Ancak meşru olmak yalnız olmamayı garantilemiyor. Son haftalarda sıklıkla görüldüğü üzere meydanların çoğunda "Filistin halkı yalnız değildir" ... diye başlayan anti-emperyalist nutuklar ve ilgili güruhların yaklaşımları "tamamem duygusaldır." Filistinle ilgisi yoktur. Bu kitlenin çoğu Filistin'i haritada bile seçemez. Hemen belirtelim "Filistin halkı yalnızdır." saptaması tersi için belirtilenden daha yerinde ve gerçektir. Yalnız olmazsa bu açık zulme bu kadar maruz kalmazdı. Bu kadar karşı olan bir çıkışın, nedeni Türkiye'de cenahı önemsiz bir şekilde herkes "Filistin davasının/halkının" yanında olduğunu "iddia etmekte" ve çoğu zaman slogan düzeyinde bunu ifade etmektedir.
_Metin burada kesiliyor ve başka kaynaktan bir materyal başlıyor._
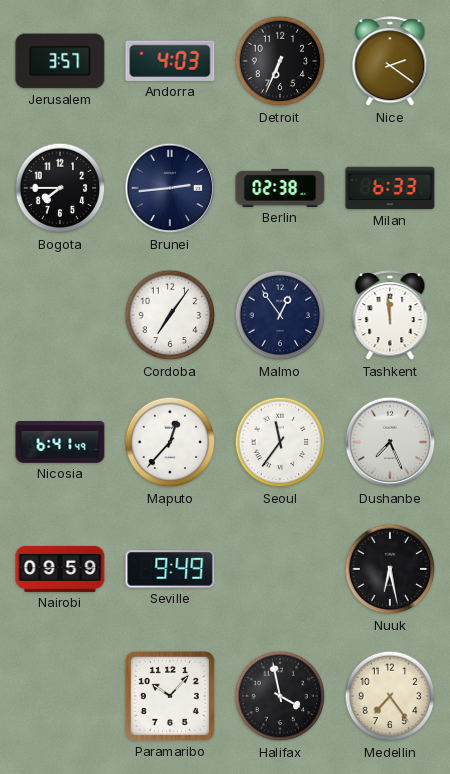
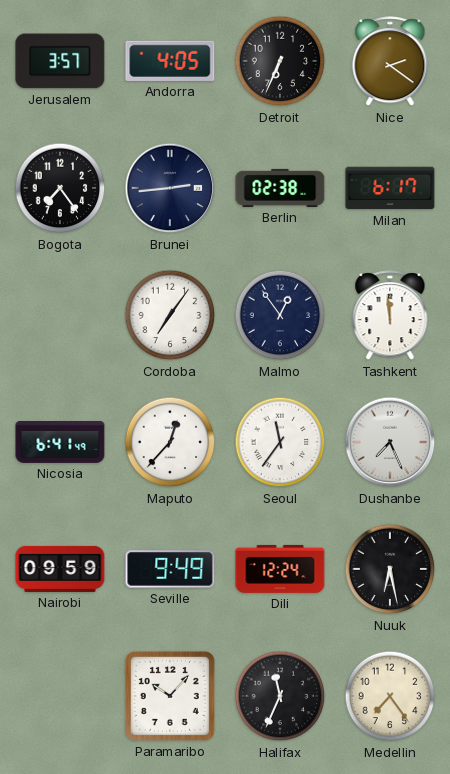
Andorra: 4:03 -> 4:05
Bogota: 7:45 -> 7:24
Milan: 6:33 -> 6:17
Dili: none -> 12:24
Halifax: 3:58 -> 11:34
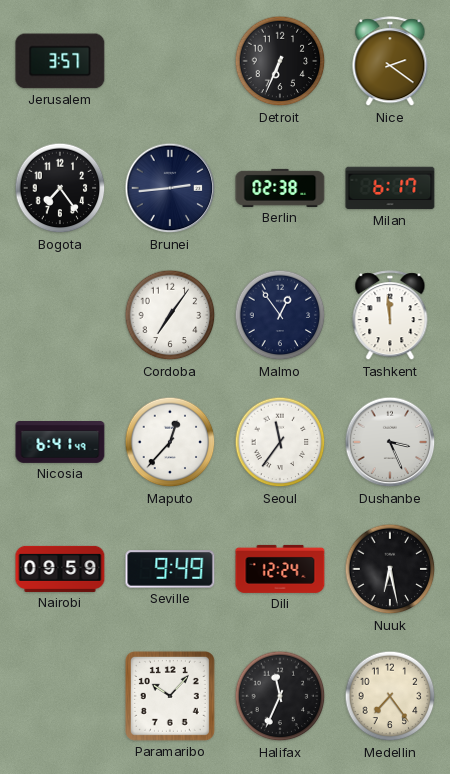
Andorra: 4:05 -> none
Dushanbe: 7:26 -> 3:26
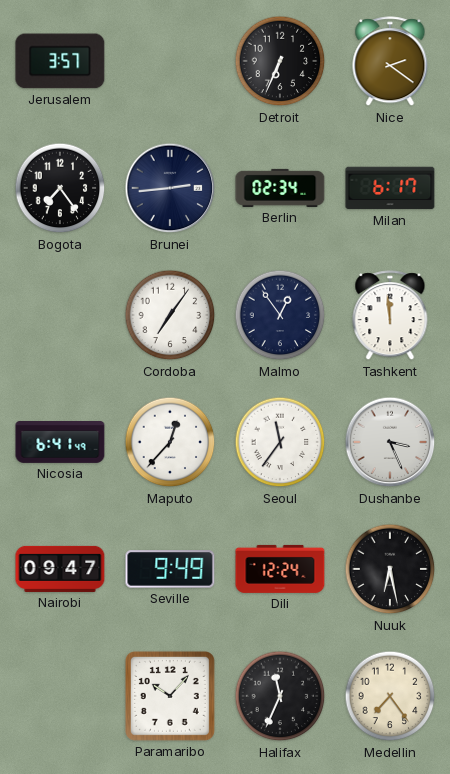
Berlin: 02:38 -> 02:34
Nairobi: 09:59 -> 09:47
Türkiye'nin siyasetçileri başta olmak üzere bir çok kesiminin içersinde olduğu bu tutumun "reel" olmadığını göstermek amacıyla aşağıdaki tabloyu bilgilerinize sunarız. Türkiye'nin İsrail'den yaptığı ithalat miktarı Filistinden yapılan ithalatın bazı yıllarda 7.590 katı olmuş. Bu ithalat verilerinin Mavi Marmara olayından sonraki iki yıl daha da yükselmiş olması çok daha trajiktir. Trajik olmanın ötesinde toplumun ve halkların gündemi ile devlet siyasetçileri ve tüccarların gündemi arasında uyum olmaz. Tüccar "babalar gibi satma" derdinde olur ve satar.
Türkiye'nin dış politikasında kutuplar arasında pin-pon topu gibi olma halinde, bu "derdin şedid bir hale gelmesi" yatar. Türkiye ve özellikle "MHP'nin yedeğine düşen AKP İktidarı" iç ve dış siyasette zik-zaklar çizmeye başlamıştır. Çoğu zaman gündem değiştirme hamlesi olduğu ifade edilen ve dışarıdan bir plansızlık görüntüsü veya "eksen kayması" olarak okunan durum, salt siyasal "neo-osmanlıcılıkla" açıklanamaz. Birçok siyasal gelişme gibi ekonomik dinamiği olan Türkiye-İsrail ilişkileri de siyasal alanda ne olursa olsun belirli bir seyir içerisinde devam etmektedir.
Türkiye "Mavi Marmara" vakasından sonra İsrail'den 14,8 Milyar Dolarlık ithalat yapmıştır. Bunun dışında şu üç örnek dikkat çekicidir.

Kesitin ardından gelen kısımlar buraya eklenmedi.